Jsonize argument for path instead of name

[andrewbenton]

Right now, if a field is specified as

@jsonize("sub.b") int b = 3;

it will create a json output of

{"sub.b": 3}

If possible, this should be allowed to be interpreted to create an object called "sub" which has the key "b", which is the way it would be specified as a path.

[rcorre]

Supose I'm parsing some json that has a key "sub.b" and I want to deserialize it into my member b, how would I do that? The only way is to specity @jsonize("sub.b") int b.

If that syntax were interpreted specially (i.e. treat "sub.b" as a field "b" of an object "sub"), there would be no way to deserialize "sub.b" directly into a member.
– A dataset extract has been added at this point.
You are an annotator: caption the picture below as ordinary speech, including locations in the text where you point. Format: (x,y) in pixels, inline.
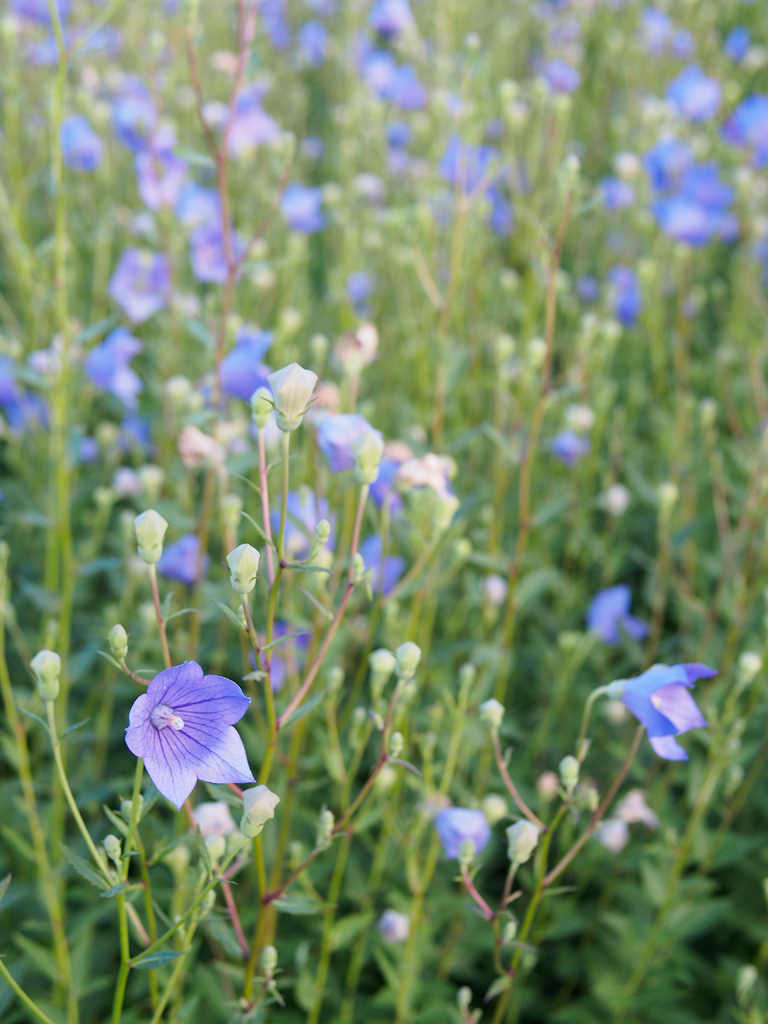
In this image there are many plants (689,371) with flowers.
On the other hand, you can achieve what you want with a nested struct (though it is more verbose):

struct Outer {
  mixin JsonizeMe;
  @jsonize Inner inner;

  private struct Inner {
    mixin JsonizeMe;
    @jsonize int i;
  }
}

auto json = q{{ "inner": { "i": 1 } }};
auto nested = json.fromJSONString!Outer;
assert(nested.inner.i == 1);

[andrewbenton]

Perhaps there could be another enum added to @jsonize kind of like JsonizeOptional called NameIsPath.{yes,no}? Then you remove the ambiguity and you don't have to have the additional inner syntax.

Just a suggestion. I'll probably use the inner struct for now :)

[rcorre]

It sounds like a bit too much complexity for an uncommon case, but thanks for the suggestion

[dhasenan]

The way to do this today is:

class Foo {
  struct Sub { int b; }
  int b;
  mixin JsonizeMe;
  @jsonize @property {
    Sub sub() { return Sub(b); }
    void sub(Sub sub) { b = sub.b; }
  }
}

It's a little awkward to deal with an intermediate type for serialization, but that's not so uncommon.